I want to take a step backward. Who remembers the last email they sent yesterday? No one. Or the last text message. Emperor Hadrian used to say, The daily business, the daily life, the daily chores, kills the human being. I’m not interested in daily chores. We have now swapped information for knowledge, which is not the same thing. I do not want to know. I’m not online. I don’t even have a computer.

Om has an incredible interview with Brunello Cucinelli on Pi.co, which I’d recommend for everyone but especially people interested in design or entrepreneurship.

3 thoughts on “Brunello Cucinelli, King of Cashmere

  1. Thanks for sharing Matt, wonderful read. Got me to slow down and look around Elliot Bay and to the mountains as I walked off the ferry into Seattle this AM.

    I too will be 60 soon. It’s not an altogether bad thing but like Cucinelli it causes one to reflect and look at how we can help/empower the younger people on our teams as well as to the big picture.

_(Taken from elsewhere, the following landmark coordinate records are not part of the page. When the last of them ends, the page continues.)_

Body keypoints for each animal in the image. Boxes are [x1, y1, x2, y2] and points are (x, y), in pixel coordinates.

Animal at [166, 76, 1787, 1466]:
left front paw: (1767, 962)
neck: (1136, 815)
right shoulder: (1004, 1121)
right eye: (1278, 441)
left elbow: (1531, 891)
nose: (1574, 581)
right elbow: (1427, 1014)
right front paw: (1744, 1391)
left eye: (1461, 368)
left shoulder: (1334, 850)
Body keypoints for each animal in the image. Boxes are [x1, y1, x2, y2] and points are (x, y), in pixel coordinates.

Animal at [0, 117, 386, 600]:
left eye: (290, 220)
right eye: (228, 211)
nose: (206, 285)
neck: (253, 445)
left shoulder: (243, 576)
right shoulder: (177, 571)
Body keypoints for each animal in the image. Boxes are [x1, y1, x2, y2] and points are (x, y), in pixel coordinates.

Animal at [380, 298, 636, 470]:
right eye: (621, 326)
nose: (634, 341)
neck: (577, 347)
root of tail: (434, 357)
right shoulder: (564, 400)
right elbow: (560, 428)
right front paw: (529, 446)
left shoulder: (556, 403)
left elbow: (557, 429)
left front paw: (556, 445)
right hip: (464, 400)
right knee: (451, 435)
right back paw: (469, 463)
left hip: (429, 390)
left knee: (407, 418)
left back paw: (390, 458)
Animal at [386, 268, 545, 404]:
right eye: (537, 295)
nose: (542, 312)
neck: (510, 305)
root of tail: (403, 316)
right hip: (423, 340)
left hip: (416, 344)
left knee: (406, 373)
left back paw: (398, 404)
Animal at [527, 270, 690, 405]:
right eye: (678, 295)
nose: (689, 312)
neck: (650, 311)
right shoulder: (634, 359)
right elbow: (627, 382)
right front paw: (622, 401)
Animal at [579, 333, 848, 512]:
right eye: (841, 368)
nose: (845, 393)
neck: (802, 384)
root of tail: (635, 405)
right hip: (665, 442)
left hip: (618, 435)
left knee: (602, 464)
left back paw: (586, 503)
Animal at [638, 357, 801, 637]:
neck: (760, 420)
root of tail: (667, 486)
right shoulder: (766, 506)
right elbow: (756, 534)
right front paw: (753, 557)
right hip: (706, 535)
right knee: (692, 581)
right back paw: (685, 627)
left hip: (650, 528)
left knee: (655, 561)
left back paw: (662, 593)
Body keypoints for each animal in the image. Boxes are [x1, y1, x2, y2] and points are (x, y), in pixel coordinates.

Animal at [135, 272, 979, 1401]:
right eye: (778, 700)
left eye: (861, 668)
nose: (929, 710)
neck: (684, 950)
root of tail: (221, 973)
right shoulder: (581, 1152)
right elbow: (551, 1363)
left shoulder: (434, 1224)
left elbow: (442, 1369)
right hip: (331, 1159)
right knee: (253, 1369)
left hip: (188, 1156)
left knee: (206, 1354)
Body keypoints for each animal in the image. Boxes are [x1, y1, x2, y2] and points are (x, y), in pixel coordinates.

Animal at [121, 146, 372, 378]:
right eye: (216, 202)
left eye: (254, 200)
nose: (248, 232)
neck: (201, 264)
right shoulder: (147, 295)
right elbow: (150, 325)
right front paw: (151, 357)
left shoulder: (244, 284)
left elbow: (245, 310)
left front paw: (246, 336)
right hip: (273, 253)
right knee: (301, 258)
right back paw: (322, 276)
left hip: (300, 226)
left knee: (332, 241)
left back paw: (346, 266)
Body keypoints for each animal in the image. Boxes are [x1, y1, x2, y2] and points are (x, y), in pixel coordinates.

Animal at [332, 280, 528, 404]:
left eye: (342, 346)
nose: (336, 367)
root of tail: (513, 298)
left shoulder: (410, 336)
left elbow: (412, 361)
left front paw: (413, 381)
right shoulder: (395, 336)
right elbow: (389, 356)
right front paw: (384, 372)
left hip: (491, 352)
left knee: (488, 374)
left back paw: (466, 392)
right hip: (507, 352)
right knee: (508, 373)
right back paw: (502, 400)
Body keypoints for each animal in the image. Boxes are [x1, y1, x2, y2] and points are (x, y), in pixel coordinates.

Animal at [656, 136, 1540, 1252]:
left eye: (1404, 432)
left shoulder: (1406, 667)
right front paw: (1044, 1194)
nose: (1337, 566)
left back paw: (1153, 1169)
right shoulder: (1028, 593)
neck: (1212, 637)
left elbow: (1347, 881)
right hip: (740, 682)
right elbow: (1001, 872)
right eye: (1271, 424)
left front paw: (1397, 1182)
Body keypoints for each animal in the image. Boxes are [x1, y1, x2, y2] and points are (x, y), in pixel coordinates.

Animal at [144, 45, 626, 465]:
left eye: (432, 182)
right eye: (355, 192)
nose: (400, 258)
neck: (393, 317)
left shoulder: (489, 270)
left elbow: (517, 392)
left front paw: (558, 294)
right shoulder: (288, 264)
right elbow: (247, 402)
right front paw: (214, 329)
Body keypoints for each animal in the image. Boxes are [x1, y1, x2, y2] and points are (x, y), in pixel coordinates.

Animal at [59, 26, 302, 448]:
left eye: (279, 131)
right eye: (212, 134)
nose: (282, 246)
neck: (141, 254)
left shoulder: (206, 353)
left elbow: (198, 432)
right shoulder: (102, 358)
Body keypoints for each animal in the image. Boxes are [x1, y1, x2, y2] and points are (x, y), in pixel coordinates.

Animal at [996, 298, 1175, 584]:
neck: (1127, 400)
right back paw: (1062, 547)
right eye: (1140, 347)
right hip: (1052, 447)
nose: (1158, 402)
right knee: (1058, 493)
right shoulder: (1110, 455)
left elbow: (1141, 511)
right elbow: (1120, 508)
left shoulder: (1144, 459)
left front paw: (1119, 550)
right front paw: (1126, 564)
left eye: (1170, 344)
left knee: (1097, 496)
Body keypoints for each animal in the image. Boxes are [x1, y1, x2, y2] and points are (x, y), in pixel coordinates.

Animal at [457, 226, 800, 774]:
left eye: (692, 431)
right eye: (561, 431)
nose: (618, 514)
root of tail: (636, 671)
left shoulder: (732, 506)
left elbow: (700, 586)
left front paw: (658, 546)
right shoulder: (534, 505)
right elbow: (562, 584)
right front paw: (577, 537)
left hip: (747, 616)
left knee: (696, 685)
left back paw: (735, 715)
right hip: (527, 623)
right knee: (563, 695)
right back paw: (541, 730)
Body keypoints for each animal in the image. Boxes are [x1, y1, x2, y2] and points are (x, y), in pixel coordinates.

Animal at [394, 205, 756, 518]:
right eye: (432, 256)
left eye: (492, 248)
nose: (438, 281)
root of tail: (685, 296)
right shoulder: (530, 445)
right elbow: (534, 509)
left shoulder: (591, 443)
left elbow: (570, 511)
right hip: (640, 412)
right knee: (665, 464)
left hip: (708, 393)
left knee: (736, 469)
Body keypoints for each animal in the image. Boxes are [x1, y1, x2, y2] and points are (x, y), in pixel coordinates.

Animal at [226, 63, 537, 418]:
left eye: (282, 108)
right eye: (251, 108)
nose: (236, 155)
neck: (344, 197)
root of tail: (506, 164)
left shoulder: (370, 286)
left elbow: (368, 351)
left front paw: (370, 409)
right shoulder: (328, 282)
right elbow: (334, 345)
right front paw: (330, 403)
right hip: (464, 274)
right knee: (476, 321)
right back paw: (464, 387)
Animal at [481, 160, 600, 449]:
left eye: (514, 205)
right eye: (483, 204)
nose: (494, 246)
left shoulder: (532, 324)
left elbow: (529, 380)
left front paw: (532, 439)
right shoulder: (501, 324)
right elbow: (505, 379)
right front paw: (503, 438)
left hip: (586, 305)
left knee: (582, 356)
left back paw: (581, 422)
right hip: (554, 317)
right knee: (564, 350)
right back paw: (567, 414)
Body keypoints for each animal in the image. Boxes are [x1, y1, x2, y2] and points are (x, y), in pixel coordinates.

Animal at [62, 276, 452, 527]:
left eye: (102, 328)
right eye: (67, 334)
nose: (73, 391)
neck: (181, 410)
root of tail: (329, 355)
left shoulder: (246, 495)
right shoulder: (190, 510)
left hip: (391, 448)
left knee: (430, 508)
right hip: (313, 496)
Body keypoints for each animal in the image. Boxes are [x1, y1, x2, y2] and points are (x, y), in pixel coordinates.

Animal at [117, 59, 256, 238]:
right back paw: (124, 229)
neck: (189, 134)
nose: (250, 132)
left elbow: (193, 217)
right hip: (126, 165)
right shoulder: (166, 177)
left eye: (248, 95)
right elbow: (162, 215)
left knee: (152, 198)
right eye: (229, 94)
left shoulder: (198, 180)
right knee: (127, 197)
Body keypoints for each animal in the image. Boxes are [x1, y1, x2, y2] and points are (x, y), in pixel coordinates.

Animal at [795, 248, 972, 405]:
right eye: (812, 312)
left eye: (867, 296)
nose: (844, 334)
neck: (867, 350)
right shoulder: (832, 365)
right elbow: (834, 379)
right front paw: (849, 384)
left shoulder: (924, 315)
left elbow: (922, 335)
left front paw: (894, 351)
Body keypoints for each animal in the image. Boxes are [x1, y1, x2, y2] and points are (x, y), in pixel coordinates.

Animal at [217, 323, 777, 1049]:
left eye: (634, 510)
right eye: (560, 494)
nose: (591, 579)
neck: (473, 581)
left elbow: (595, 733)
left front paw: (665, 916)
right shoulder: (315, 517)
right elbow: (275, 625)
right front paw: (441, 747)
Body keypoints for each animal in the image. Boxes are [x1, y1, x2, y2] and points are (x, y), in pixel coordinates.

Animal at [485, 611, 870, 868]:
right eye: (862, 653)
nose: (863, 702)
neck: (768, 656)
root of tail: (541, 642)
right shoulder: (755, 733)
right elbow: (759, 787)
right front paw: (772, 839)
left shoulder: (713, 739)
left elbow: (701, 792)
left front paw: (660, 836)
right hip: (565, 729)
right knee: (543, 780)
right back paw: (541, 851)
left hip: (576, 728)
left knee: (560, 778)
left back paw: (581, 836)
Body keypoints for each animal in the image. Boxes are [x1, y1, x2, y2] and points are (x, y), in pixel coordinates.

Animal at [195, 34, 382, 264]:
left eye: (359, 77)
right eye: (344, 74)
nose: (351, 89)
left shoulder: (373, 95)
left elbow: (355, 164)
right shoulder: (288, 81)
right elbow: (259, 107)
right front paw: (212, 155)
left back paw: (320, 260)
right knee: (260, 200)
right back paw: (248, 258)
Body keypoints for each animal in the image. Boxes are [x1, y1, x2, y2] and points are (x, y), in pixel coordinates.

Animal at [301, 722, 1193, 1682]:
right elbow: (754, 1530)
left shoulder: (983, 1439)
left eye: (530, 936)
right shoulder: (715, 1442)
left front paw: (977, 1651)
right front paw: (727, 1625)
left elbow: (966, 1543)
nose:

  2. thanks for the tip, nice read. I did not even know my fellow countryman Cucinelli…
    You might want to check Adriano Olivetti’s life (https://itunes.apple.com/gb/book/adriano-olivetti-century-too/id731675599?mt=11 or to get a glimpse http://americanhistory.si.edu/blog/2012/01/the-italian-soul-of-steve-jobs.html), another very inspiring person (disclaimer: I was born and raised in Ivrea, the town once known for Olivetti and now for Arduino… 🙂

  3. For most people, living the daily, recording the daily, experiencing the daily is all there is going to be. The daily forms the texture of their little if inconsequential lives. I don’t think this is a new phenomenon. The computer and the internet has just rehashed the old problem in a new form. It’s not the information overload that is the culprit. It’s what we do with the information that needs to be rethought. Hence, I’m always skeptical of modes of thought that reject the most recent inventions (computers, internet) in favour of some imagined, old, idyllic way of life that never was. Taking a step back is always desirable and necessary. It’s just that that’s a luxury and a privilege that most people don’t have. It is so fitting that the quote is from the Emperor himself while his sweeper or his cook might have made those daily chores the masterpieces of their lives as he pondered over the differences between knowledge and information.

    Most people will not go to Mars or design a rocket. What if they live a little (vicariously) via information online?